The XSEDE Data Transfers & Management page provides a detailed explanation of how to use GridFTP and its associated GUI- and terminal-based tools in XSEDE. To facilitate GridFTP with SDSC Data Oasis, the following data mover has Data Oasis mounted under /oasis/projects/nsf
:
- Comet:
gsiftp://oasis-dm.sdsc.edu:2811/
(XUP File Manager/globus-url-copy) or xsede#comet (Globus)
The data movers are load-balanced in a round-robin fashion, but advanced users may wish to access the individual data movers explicitly via oasis-dm1, oasis-dm2, oasis-dm3 and oasis-dm4.
Examples
globus-url-copy provides the greatest flexibility for optimizing transfers between XSEDE resources. To transfer a file from another XSEDE resource (e.g., TACC Stampede) to SDSC Comet,
$ module load globus $ myproxy-login -l xsedeusername
This will load the commands to use GridFTP and generate the GSI credential needed to access xsedeusername's accounts across XSEDE Resources. Then,
$ globus-url-copy -vb -stripe -tcp-bs 8m -p 4 \ gsiftp://data1.stampede.tacc.utexas.edu:2811///home1/02255/username/somefile.bin \ gsiftp://oasis-dm.sdsc.xsede.org:2811///oasis/projects/nsf/allocation/username/somefile.bin
where
- "
-vb
" enables verbosity (report transfer rate, among other things) - "
-stripe
" enables striped transfers - "
-tcp-bs 8m
" specifies a 8 megabyte TCP buffer. The optimal value for this will vary; Globus provides a way to estimate the optimal tcp-bs value in its documentation - "
-p 4
" indicates that four parallel data connections should be used
By comparison, the equivalent transfer using scp
would be:
$ scp login1.stampede.tacc.utexas.edu:/home1/02255/username/somefile.bin \ /oasis/projects/nsf/allocation/username/
In the case of a 341 MB file transfer test case, GridFTP achieved an average 171 MB/s while scp
achieved only 34.1 MB/s.
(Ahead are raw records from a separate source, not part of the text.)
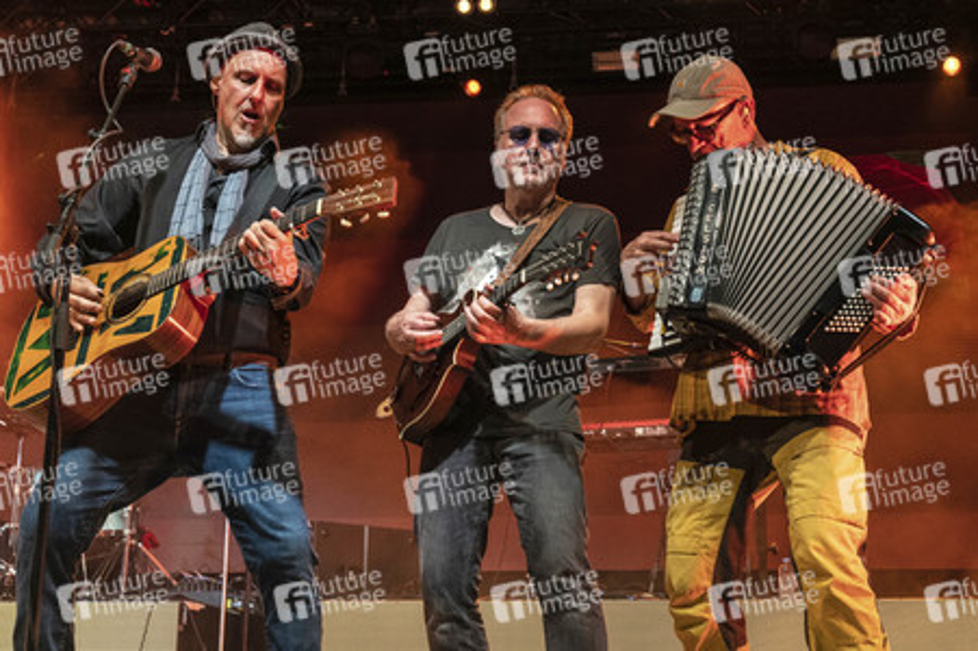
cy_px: 326
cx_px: 489
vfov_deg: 28.0
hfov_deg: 41.1
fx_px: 1303
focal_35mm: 48
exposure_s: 1/320
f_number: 7.1
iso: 2500
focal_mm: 48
When transferring terabytes of data, GridFTP is clearly preferable.
Caveats to Users
This resource is based on a Lustre filesystem which has some limitations. A comprehensive list of Lustre best-practices is beyond the scope of this guide, but it is important to minimize unnecessary access of file metadata. For example,
- avoid performing many small file operations: opens/closes, random reads/writes
- avoid putting too many (e.g., more than several hundred) files in one directory
- avoid using "
ls -l
" unnecessarily, and consider using "ls --color=no -U
" when navigating Data Oasis - limit unnecessary use of wildcards on the command line
- avoid using the "
find
" and "du
" commands. Use "lfs find
" and "lfs du
" instead
The "lfs
" command can be enabled by running "module load lustre
" on Comet.
Troubleshooting / Common Errors
- Problem: Any attempts to access files on Data Oasis just hang OR access is extremely sluggish/unresponsive
Solution: This can occur on both login nodes and compute nodes and typically results from Data Oasis being overloaded. These conditions typically "un-hang" within a few minutes; if they persist for longer, contact help@xsede.org with the system (or specific compute nodes) on which this is occurring. - Problem:
/oasis/projects/nsf
exists but is empty
Solution: This problem is infrequent and should be reported to the XSEDE helpdesk with the system (or specific compute nodes) on which this is occurring.
Policies
SDSC Data Oasis Projects Storage is provided on a per-project basis and is available for the duration of the associated compute allocation period. Data will be retained for three months beyond the end of the project, by which time the data must be migrated elsewhere.
Data Oasis Projects Storage is not subject to automatic purges, but be aware that the data stored there is single-copy and not backed up! Users are responsible for ensuring that critical data are duplicated elsewhere. Data accidentally deleted from Data Oasis cannot be recovered.